Yes, because when I make '.' as end of sentence, the classifier is assuming the fullstop in decimal number as end of sentence. Another instance is that '.' in acronyms are also assumed as end of sentence. So these some of the mistakes that my classifier made when i chose '.' as my end of sentence.

Task 3: install `nltk`
-----

If you finish the first two tasks, work on making sure that you have `nltk` downloaded and accessible to your jupyter notebooks. While you will not be allowed to use `nltk` for most of your homework, we will use it frequently in class to demonstrate tools.

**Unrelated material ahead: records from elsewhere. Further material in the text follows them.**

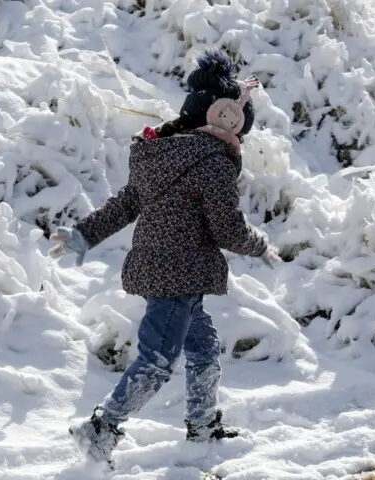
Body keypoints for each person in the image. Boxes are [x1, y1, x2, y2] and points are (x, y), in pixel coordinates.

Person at [48, 49, 281, 467]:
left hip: (162, 271)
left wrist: (84, 235)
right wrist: (259, 245)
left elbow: (125, 205)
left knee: (204, 348)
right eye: (242, 131)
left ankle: (202, 426)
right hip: (180, 275)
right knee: (157, 360)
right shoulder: (213, 162)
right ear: (226, 119)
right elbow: (227, 229)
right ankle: (101, 428)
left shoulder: (161, 154)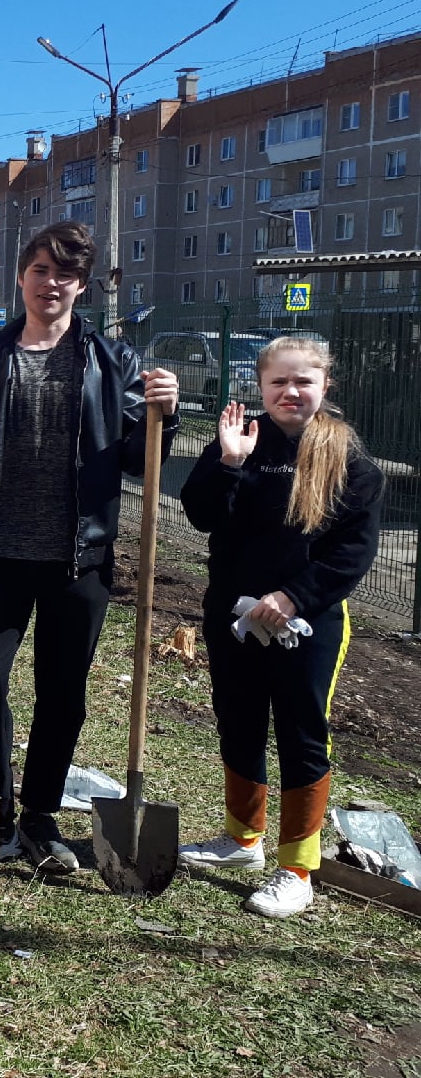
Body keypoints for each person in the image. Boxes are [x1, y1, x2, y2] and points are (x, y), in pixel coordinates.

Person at [0, 221, 180, 872]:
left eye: (65, 274)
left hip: (78, 556)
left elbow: (133, 459)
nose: (51, 284)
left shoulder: (110, 360)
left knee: (62, 692)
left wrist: (163, 417)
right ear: (22, 276)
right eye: (40, 270)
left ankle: (38, 816)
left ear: (82, 286)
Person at [177, 338, 382, 918]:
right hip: (234, 615)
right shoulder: (241, 441)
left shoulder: (352, 464)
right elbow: (201, 514)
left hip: (307, 624)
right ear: (262, 388)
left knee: (300, 731)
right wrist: (230, 464)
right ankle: (242, 840)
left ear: (325, 386)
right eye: (278, 383)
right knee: (237, 717)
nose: (291, 393)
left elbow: (350, 554)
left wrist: (292, 597)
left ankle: (297, 868)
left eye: (304, 382)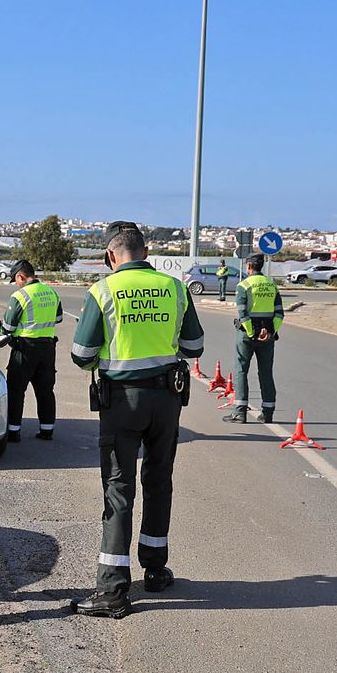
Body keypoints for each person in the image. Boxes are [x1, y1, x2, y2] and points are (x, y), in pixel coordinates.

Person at [68, 221, 205, 619]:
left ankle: (113, 588)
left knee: (119, 488)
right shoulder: (174, 288)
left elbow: (81, 355)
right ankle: (156, 568)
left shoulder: (103, 290)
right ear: (146, 253)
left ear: (110, 256)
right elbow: (194, 346)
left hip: (122, 402)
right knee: (159, 479)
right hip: (167, 399)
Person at [0, 259, 64, 441]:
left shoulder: (20, 296)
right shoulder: (52, 292)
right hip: (48, 348)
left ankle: (13, 432)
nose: (17, 284)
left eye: (16, 280)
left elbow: (8, 327)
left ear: (21, 276)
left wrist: (4, 328)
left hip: (25, 349)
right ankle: (47, 430)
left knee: (16, 390)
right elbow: (58, 318)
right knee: (45, 390)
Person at [223, 253, 283, 424]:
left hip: (247, 335)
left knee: (241, 370)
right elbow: (279, 313)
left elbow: (243, 313)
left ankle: (239, 412)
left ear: (249, 266)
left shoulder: (244, 285)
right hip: (268, 336)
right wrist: (270, 332)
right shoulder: (272, 285)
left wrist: (252, 333)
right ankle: (268, 413)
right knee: (266, 372)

[`nltk`](https://www.nltk.org/) (natural language toolkit) is a python package that comes with many useful implementations of NLP tools and datasets.

From the command line, using pip: `pip3 install nltk`

[installing nltk](https://www.nltk.org/install.html)

In [None]:
! pip install nltk



In [None]:
import nltk
# for the tokenizers that we're going to use
# won't cause an error if you've already downloaded it
nltk.download('punkt')

[nltk_data] Downloading package punkt to /root/nltk_data...
[nltk_data]   Unzipping tokenizers/punkt.zip.


True

In [None]:
example = "N.K. Jemison is a science fiction author."
words = nltk.word_tokenize(example)
print(words)

['N.K', '.', 'Jemison', 'is', 'a', 'science', 'fiction', 'author', '.']


In [None]:
moby_nltk_tokens = nltk.word_tokenize(contents)
# feel free to add/edit code
print(len(set(moby_nltk_tokens)))

22245


#### Q6. How does the size of the vocabulary for Moby Dick compare when you use `nltk`'s tokenizer vs. the one that you made?
Vocab size when tokenize using spaces - 44635

Vocab size when tokenize using nltk's tokenizer - 22245

So I can see very less vocabulary size when using word tokenizer of nltk compared to the tokenizer that I made.

There is almost 50% decrease in the vocabulary size using nltk's tokenizer compared to mine.

To further explain this, In my opinion, my tokenizer is just splitting the words using spaces. However, the word tokenizer by nltk maybe splitting the words using the frequency of word pairs which reduces the vocabulary (for eg. byte pair encoding).